**The problem**
Whenever a line in the listing contains "KiCad", copy that line.
-- Dataset excerpts follows --
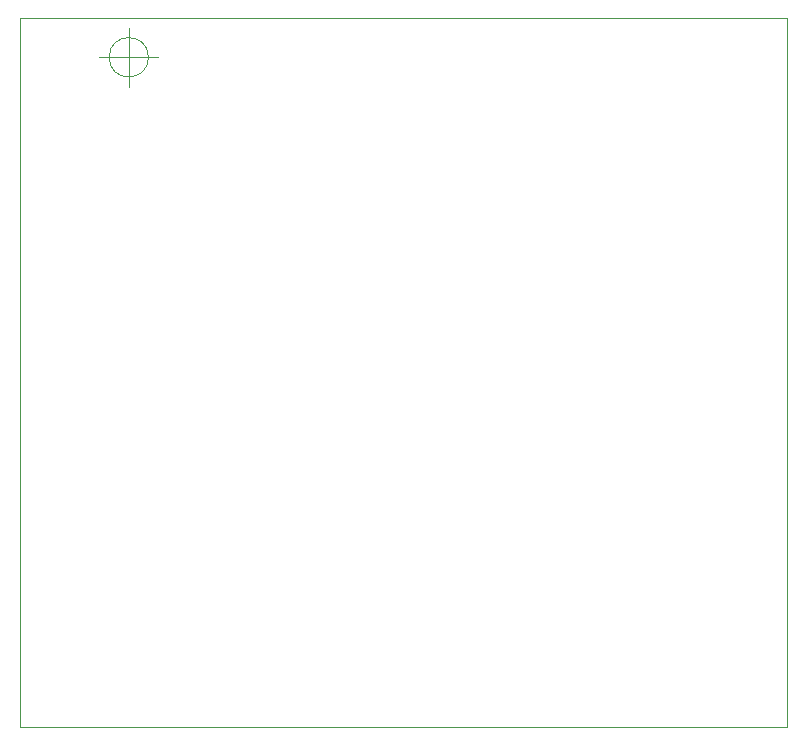
<source format=gbr>
G04 #@! TF.GenerationSoftware,KiCad,Pcbnew,5.1.4-e60b266~84~ubuntu18.04.1*
G04 #@! TF.CreationDate,2020-01-21T10:37:06-03:00*
G04 #@! TF.ProjectId,tecsci_dip,74656373-6369-45f6-9469-702e6b696361,v1.3*
G04 #@! TF.SameCoordinates,Original*
G04 #@! TF.FileFunction,Profile,NP*
%FSLAX46Y46*%
G04 Gerber Fmt 4.6, Leading zero omitted, Abs format (unit mm)*
G04 Created by KiCad (PCBNEW 5.1.4-e60b266~84~ubuntu18.04.1) date 2020-01-21 10:37:06*
%MOMM*%
%LPD*%
G04 APERTURE LIST*
%ADD10C,0.050000*%
G04 APERTURE END LIST*
D10*
X66916666Y-58300000D02*
G75*
G03X66916666Y-58300000I-1666666J0D01*
G01*
X62750000Y-58300000D02*
X67750000Y-58300000D01*
X65250000Y-55800000D02*
X65250000Y-60800000D01*
X56000000Y-115000000D02*
X121000000Y-115000000D01*
X56000000Y-55000000D02*
X56000000Y-115000000D01*
X121000000Y-55000000D02*
X56000000Y-55000000D01*
X121000000Y-115000000D02*
X121000000Y-55000000D01*
M02*

</source>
-- Dataset excerpts concluded --
**Task result**
G04 #@! TF.GenerationSoftware,KiCad,Pcbnew,5.1.4-e60b266~84~ubuntu18.04.1*
G04 Created by KiCad (PCBNEW 5.1.4-e60b266~84~ubuntu18.04.1) date 2020-01-21 10:37:06*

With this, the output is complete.